Work instruction: Where a line in the records below includes "многие", pull that line out.

Transcribed page contents:

★ ★ ★ ★ ★ ★ ★

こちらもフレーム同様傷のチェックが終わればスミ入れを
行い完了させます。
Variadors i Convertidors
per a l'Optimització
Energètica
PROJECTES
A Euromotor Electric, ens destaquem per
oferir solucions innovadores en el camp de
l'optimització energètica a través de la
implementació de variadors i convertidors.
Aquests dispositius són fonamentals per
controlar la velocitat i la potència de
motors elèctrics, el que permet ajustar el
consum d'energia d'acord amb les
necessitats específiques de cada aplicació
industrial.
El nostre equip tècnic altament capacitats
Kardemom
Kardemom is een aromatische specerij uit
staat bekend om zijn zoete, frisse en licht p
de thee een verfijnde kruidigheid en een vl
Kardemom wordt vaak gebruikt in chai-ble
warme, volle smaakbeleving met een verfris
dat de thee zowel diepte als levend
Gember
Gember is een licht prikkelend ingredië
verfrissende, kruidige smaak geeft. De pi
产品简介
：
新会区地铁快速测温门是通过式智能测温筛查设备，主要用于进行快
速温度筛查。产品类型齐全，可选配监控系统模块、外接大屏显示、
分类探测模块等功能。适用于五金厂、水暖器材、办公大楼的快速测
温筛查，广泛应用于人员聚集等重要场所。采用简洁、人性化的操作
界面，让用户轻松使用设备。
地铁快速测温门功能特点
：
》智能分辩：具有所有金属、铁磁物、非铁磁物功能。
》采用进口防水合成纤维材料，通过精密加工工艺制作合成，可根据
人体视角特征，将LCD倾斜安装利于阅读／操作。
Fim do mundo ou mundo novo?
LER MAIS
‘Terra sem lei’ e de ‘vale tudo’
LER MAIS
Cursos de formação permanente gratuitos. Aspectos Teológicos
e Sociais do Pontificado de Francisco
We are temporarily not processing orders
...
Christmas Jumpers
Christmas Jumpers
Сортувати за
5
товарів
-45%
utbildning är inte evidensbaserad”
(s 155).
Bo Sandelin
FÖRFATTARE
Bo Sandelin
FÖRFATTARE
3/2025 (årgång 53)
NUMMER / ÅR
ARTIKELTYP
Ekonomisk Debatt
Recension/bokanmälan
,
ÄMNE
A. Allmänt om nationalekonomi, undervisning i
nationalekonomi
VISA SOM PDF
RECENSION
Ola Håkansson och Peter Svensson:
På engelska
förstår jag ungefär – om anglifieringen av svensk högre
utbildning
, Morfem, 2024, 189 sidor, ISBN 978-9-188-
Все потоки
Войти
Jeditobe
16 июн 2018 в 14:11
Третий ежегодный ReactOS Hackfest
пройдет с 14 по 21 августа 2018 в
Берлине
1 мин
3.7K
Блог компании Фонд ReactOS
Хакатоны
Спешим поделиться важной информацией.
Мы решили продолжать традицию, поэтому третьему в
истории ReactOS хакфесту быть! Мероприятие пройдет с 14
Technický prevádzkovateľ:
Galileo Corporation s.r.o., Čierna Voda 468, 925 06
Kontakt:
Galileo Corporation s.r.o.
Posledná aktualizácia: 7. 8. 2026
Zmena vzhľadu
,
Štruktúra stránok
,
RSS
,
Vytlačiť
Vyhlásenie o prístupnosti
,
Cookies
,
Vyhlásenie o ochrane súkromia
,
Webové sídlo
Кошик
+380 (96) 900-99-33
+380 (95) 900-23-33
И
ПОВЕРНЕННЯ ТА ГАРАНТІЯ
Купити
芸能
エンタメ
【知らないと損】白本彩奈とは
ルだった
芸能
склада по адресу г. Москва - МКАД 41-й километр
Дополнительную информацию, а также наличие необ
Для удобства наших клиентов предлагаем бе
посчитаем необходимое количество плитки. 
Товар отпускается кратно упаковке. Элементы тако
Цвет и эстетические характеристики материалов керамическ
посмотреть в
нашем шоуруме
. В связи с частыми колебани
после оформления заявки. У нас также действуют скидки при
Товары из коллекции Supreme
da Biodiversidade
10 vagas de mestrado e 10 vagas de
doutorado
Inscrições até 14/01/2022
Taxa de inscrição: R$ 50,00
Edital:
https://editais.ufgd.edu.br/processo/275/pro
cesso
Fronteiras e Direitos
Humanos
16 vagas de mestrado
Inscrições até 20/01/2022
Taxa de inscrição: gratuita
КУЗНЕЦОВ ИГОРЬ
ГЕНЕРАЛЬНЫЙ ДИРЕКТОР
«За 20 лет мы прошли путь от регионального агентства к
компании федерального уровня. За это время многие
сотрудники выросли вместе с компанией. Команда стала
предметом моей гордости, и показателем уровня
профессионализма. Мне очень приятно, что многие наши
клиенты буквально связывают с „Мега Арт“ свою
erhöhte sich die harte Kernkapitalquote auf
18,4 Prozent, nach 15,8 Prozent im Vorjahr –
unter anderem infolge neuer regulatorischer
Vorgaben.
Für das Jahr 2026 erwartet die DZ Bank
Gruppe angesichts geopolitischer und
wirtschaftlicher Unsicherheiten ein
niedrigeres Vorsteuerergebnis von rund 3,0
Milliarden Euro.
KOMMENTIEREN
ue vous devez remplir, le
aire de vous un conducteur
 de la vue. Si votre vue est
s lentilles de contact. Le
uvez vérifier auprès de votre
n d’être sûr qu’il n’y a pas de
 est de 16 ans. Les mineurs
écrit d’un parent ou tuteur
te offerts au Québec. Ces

★ ★ ★ ★ ★ ★ ★

Your solution:
компании федерального уровня. За это время многие
профессионализма. Мне очень приятно, что многие наши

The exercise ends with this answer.